Avoid trailing whitespace, or trailing tabs on a line, newlines are unix-style line-feed aka ASCII 0x0a (do not use CR+LF). Remove whitespace at end of file.
Patches are to be submitted as unified diff (e.g. diff -Naur or git diff, either to the bug-tracker at http://tracker.ardour.org/ or via github https://github.com/Ardour/ardour pull-request (git pulling from similar services with public remote repositories is also fine).

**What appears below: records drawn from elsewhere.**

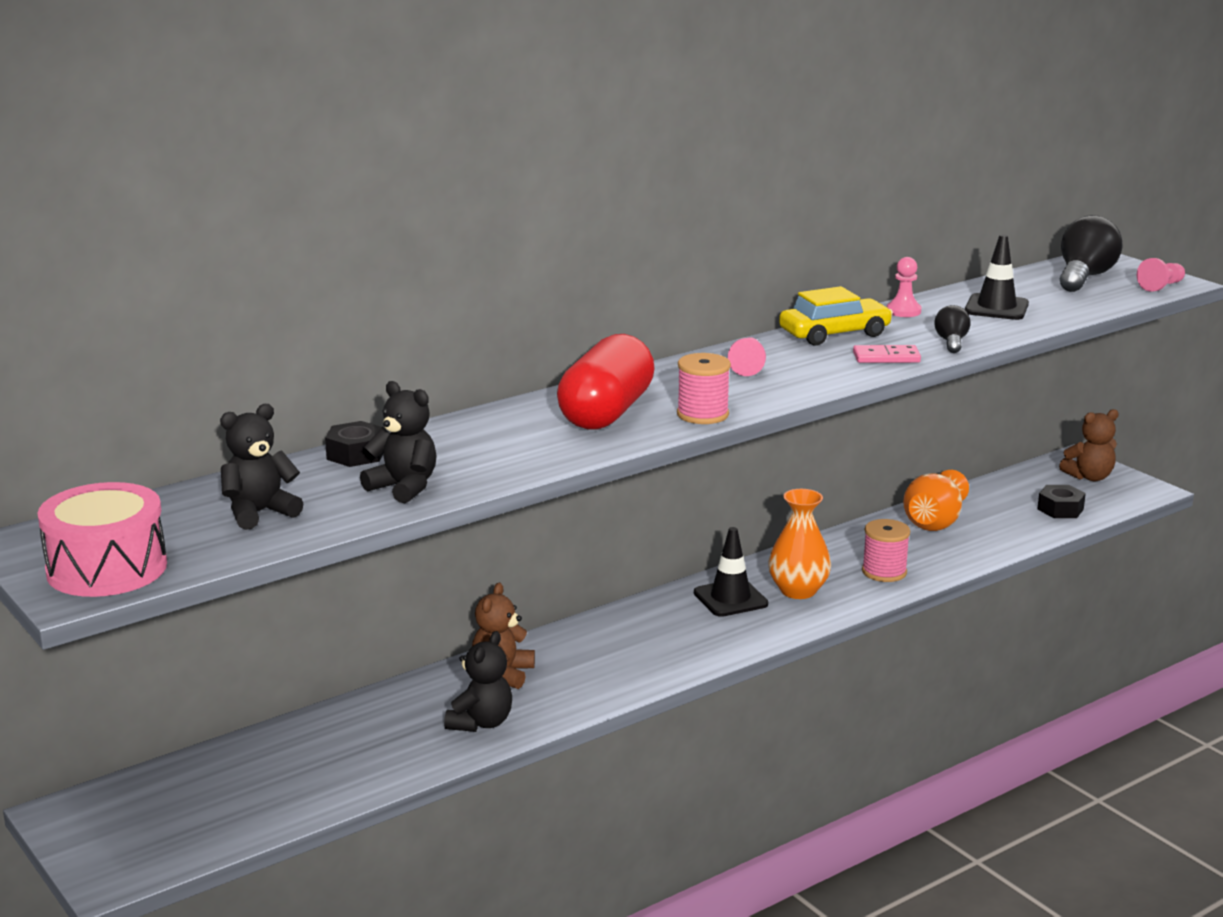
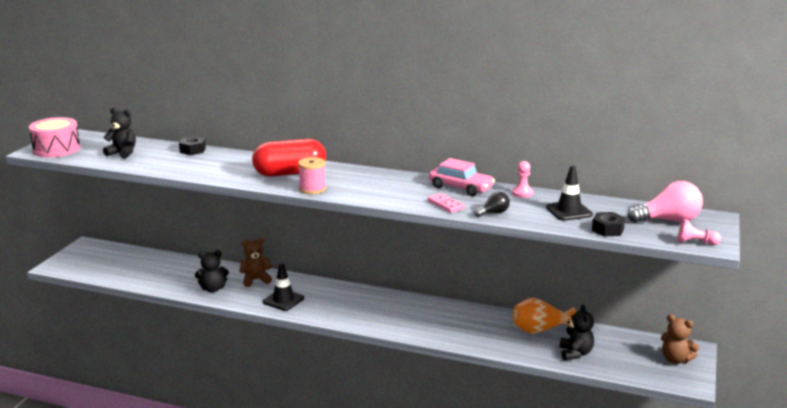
camera: 55 degrees right, 0 degrees up
black teddy bear [360,381,437,503] -> black teddy bear moved to [560,304,594,360]
black traffic cone [694,527,768,617] -> black traffic cone moved to [263,262,304,311]
pink pawn [728,337,766,376] -> none
orange vase [768,489,831,599] -> none
yellow car [779,286,893,346] -> pink car [429,158,495,196]
pink spool [862,519,910,582] -> none
black nut [1037,485,1086,518] -> black nut moved to [592,212,625,236]
black light bulb [1060,215,1123,292] -> pink light bulb [628,181,703,223]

Connecting and Managing Signals

Before Ardour 3.x, we used sigc++ as a "signals + slots" or "anonymous callback" mechanism. But sigc++ is not thread safe and this led to a general lack of thread safety throught out the program. Early in the development of Ardour 3.x, we tried using boost::signals2 until we realized that it was also not thread-safe, and could not be made both thread-safe and realtime acceptable. So Ardour 3.x and later versions use our own implementation of a "signals + slots" mechanism, referred to as PBD::Signal. The following are some guidelines on how to ensure the best use of this API.

There are two major issues to be addressed: thread-safety and connection management.

Thread Safety

to be added

Connection Management

We must ensure if an object makes a connection to a signal, something will be be responsible for disconnecting the connection.

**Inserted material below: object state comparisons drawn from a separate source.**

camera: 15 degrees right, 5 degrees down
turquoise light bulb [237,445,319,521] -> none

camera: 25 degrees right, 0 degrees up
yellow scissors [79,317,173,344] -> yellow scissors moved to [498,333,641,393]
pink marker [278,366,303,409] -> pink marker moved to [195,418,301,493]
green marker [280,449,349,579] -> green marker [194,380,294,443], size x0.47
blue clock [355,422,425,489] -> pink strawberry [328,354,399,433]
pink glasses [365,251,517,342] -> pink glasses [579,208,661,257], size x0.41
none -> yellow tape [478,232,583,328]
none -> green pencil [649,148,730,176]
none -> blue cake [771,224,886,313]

If the object that creates the connection only makes 1 or 2 connections, add 1 or 2 PBD::ScopedConnection members to object's class, and assign the return value of the connect call to the relevant member. This ensures that when the object is deleted, the connections will be disconnected (thanks to the scoped_connection). Example: MIDI::MMC::mmc_connection or MIDI::Parser::trace_connection
```
class Foo  {
    Foo();
    void method();
    ...
    PBD::ScopedConnection the_connection;
}

PBD::Signal1<void> aSignal;

Foo::Foo () {
    the_connection = aSignal.connect (boost::bind (&Foo::method, this));
}
            
```

If an object makes more than a couple of connections, it should inherit from PBD::ScopedConnectionList and used that class' scoped_connect() method to make all signal connections. This will also ensure that the connections are disconnected when the object is destroyed.

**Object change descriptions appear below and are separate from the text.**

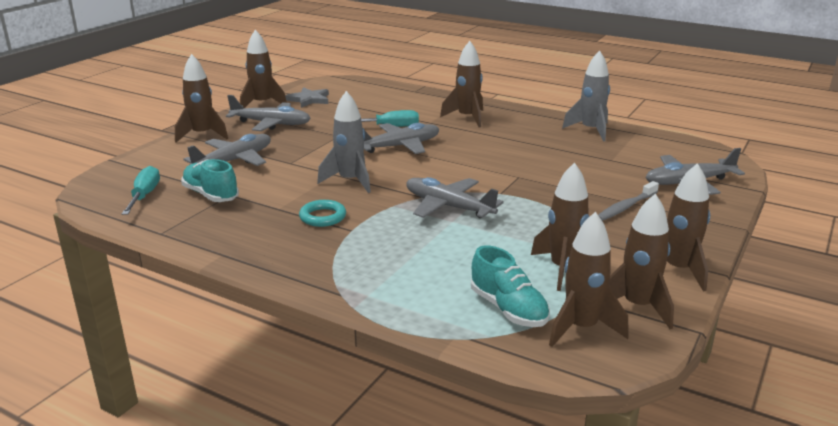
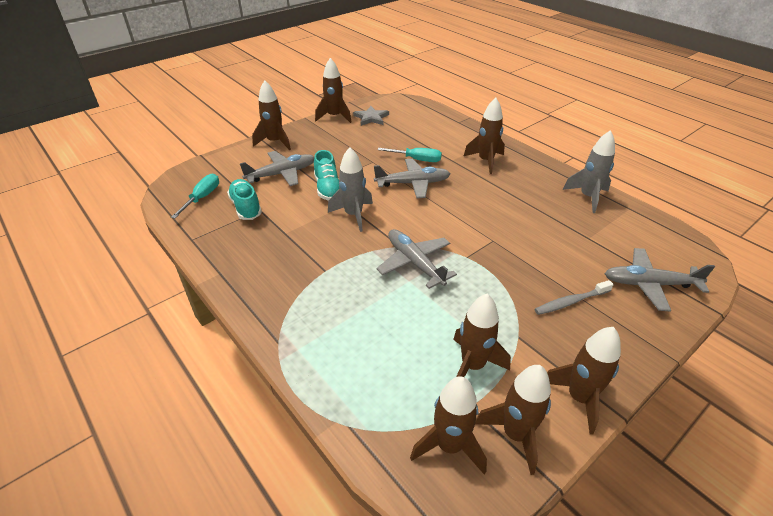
camera: 20 degrees right, 15 degrees up
grey plane [226,95,311,131] -> none
turquoise ring [299,200,346,227] -> none
turquoise shoe [471,245,550,327] -> turquoise shoe moved to [314,150,339,200]

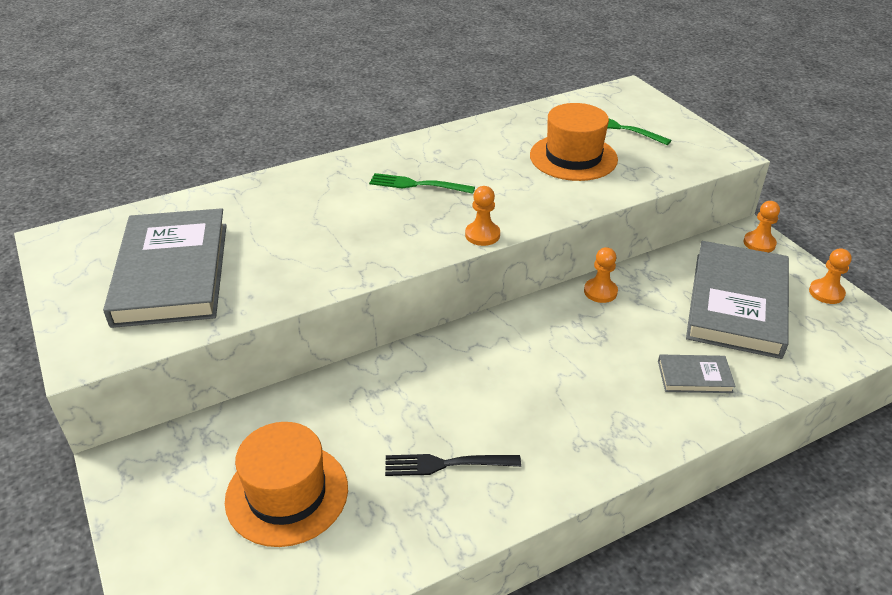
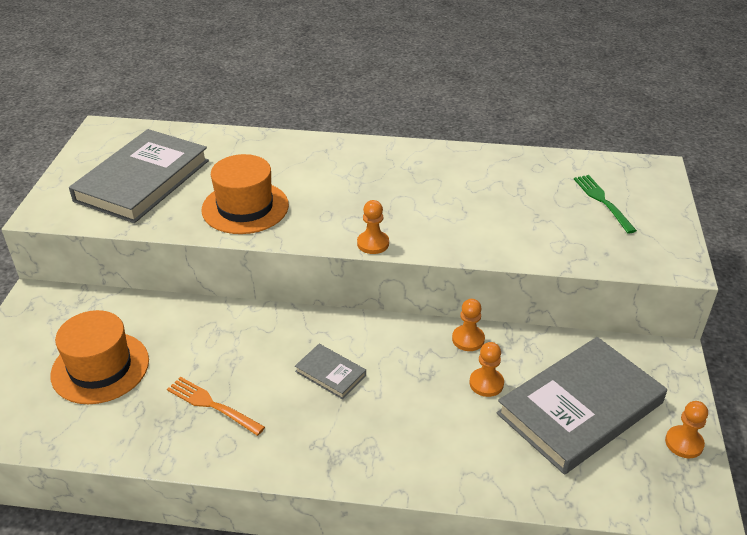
camera: 35 degrees right, 0 degrees up
green fork [369,173,475,194] -> none
black fork [385,454,521,476] -> orange fork [167,377,265,436]
orange hat [530,103,618,181] -> orange hat moved to [201,154,289,234]
grey book [658,354,736,393] -> grey book moved to [295,344,366,399]
orange pawn [743,201,780,252] -> orange pawn moved to [469,342,504,397]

#include "pbd/scoped_connections.h"
class Foo : public PBD::ScopedConnectionList {
    Foo ();
    void a_method();
}

boost::signals2::signal<void()> aSignal;

Foo::Foo() {
    scoped_connect (aSignal, boost::bind (&Foo::method, this));
}

HOWEVER, if the object makes those connections and then breaks them again without being destroyed (e.g. an object that connects to a set of signals on another object, and drops those connections when told to use a different object), then add a PBD::ScopedConnectionList* member to the class. Initialize the pointer to zero; instantiate a new ScopedConnectionList before starting to make connections, and use the list's ::add_connection() method to add the return result of each signal::connect call. To drop all the connections, delete the list object.
```
class Foo {
    Foo ();
    ~Foo();

    void connect (SomeObjectWithSignals&);
    ...
    PBD::ScopedConnectionList* connections;
}

Foo::Foo() : connections (0) {}
Foo::~Foo() { delete connections; }

void Foo::connect (SomeObjectWithSignals& obj) {
    delete connections;
    connections = new ScopedConnectionList;
    connections.add_connection (obj.aSignal, boost::bind (.....));
    ...
}
            
```
Connections to static methods or regular C++ functions do not need to be scoped in these ways. Just connect to the signal normally.